◆ **Goal of the exercise**
In the records below, find each line containing the word "from" and copy it.

[Saved entries]
.....
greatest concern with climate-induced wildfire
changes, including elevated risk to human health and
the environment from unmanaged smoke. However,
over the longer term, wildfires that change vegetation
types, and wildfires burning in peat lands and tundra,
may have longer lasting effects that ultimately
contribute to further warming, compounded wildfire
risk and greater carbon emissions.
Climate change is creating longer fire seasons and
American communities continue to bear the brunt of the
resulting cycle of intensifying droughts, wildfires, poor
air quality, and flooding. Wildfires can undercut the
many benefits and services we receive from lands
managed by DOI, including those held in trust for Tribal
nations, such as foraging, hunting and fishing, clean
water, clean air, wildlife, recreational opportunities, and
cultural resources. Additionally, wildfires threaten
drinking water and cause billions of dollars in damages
.....
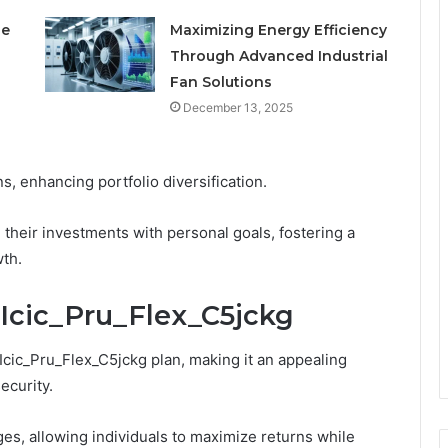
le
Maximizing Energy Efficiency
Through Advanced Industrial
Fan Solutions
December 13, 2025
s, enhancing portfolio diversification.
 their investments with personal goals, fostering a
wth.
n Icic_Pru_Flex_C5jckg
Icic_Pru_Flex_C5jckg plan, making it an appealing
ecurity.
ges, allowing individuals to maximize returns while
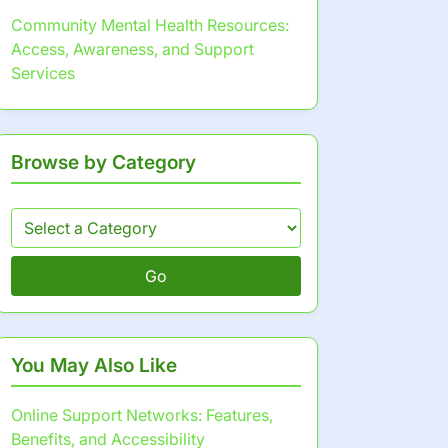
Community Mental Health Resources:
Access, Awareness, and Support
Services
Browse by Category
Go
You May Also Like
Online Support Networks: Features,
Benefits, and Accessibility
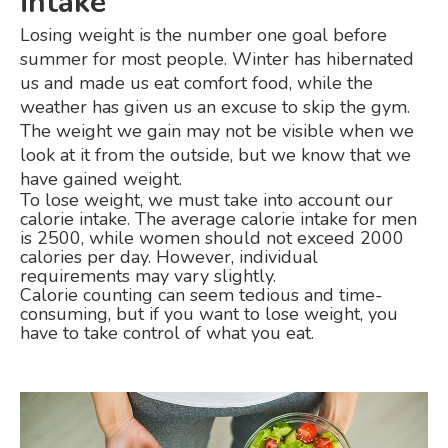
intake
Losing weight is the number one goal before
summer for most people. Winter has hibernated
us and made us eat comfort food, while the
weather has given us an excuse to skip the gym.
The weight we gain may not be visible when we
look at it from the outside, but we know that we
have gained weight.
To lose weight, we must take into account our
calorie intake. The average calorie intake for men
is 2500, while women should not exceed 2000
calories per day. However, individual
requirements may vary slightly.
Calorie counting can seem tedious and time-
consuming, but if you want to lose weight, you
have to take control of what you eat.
.....
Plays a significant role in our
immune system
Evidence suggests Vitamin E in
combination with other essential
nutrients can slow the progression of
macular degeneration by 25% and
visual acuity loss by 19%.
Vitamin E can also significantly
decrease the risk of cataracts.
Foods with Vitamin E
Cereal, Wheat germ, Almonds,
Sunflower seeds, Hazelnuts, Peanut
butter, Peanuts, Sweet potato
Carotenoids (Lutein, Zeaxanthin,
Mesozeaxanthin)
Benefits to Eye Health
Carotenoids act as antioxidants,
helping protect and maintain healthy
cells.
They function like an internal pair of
.....
◆ **Reply to the task**
the environment from unmanaged smoke. However,
many benefits and services we receive from lands
look at it from the outside, but we know that we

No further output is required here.